Example 3: An enrollee must fill a prescription for a covered Part D drug in a timely manner, and that particular covered Part D drug (for example, an orphan drug or other specialty pharmaceutical typically shipped directly from manufacturers or special vendors) is not regularly stocked at accessible network retail or mail-order pharmacies.
Example 4: An enrollee is provided covered Part D drugs dispensed by an OON institution-based pharmacy while he or she is a patient in an emergency department, provider-based clinic, outpatient surgery, or other outpatient setting.

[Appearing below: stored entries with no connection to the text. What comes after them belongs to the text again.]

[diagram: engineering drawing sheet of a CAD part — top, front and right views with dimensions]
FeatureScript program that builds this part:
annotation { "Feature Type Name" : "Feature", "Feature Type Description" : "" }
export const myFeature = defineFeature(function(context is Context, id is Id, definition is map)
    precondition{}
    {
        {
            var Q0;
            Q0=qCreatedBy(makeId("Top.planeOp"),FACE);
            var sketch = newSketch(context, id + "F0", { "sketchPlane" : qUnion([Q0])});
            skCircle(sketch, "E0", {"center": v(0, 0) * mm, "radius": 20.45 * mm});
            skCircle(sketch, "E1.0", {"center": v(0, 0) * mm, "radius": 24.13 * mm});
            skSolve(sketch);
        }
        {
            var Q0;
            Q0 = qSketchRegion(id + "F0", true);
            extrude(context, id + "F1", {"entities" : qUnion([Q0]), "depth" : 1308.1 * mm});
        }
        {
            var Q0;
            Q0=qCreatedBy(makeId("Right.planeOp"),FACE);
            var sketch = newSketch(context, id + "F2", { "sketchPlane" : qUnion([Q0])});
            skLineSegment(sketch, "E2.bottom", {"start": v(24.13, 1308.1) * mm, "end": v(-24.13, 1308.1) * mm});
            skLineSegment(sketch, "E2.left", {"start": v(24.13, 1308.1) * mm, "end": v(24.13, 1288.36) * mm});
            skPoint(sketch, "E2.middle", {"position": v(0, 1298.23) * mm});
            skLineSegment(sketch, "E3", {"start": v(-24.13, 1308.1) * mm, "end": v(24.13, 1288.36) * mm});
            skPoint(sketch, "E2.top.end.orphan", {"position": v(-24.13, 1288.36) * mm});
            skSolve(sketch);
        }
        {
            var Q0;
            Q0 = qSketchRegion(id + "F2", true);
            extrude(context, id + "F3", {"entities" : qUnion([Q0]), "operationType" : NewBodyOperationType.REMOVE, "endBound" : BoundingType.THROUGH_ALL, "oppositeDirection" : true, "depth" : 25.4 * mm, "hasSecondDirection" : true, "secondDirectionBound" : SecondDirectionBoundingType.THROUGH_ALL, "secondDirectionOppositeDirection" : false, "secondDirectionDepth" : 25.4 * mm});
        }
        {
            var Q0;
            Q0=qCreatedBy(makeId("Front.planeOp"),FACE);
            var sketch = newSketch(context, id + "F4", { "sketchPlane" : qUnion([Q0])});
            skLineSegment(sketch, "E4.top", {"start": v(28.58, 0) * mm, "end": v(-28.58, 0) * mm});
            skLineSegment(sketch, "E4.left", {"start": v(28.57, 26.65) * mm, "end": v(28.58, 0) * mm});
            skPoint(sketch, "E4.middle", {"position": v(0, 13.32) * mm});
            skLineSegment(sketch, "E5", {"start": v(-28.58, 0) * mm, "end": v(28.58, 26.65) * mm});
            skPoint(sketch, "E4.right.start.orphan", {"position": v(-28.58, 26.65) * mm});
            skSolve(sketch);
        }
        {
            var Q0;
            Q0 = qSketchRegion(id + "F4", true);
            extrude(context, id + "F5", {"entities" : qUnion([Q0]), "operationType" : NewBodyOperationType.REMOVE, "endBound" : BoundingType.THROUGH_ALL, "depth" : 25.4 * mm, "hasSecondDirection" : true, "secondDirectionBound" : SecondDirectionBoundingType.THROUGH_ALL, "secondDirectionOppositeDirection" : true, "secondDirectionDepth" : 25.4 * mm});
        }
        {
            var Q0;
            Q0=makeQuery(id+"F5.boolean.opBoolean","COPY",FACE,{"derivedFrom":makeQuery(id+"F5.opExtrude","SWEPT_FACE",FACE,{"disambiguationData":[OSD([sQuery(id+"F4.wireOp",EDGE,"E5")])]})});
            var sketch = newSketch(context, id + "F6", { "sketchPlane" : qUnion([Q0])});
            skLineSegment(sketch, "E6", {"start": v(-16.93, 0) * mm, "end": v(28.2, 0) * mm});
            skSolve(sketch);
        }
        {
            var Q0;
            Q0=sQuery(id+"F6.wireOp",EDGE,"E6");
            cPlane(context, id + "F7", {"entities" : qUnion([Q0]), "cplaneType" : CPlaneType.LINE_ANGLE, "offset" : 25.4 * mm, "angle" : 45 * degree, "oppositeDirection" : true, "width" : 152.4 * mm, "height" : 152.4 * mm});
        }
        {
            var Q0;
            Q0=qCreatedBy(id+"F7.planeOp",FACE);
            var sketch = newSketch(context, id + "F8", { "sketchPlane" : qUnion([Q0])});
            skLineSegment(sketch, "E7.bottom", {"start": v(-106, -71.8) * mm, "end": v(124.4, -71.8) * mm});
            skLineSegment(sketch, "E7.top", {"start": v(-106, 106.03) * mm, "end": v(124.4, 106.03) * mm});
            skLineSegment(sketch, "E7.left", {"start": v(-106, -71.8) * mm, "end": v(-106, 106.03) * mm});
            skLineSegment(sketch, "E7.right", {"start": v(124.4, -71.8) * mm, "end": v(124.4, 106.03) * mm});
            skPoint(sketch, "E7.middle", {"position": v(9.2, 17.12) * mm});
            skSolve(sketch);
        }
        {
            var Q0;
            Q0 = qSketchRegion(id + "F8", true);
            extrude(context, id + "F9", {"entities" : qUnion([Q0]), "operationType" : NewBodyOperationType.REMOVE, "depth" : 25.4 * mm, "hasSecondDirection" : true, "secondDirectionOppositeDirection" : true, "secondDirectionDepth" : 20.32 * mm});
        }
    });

Example 5: During any Federal disaster declaration or other public health emergency declaration in which Part D enrollees are evacuated or otherwise displaced from their place of residence and cannot reasonably be expected to obtain covered Part D drugs at a network pharmacy. In addition, in circumstances in which normal distribution channels are unavailable, Part D sponsors are expected to liberally apply their OON policies to facilitate access to medications.

If a Part D sponsor offers coverage other than defined standard coverage, it may require enrollees to not only be responsible for any cost-sharing, including a deductible, that would have otherwise applied if a covered Part D drug had been purchased at a network pharmacy, but also any differential between an OON pharmacy's (or provider's) U&C price and the plan allowance.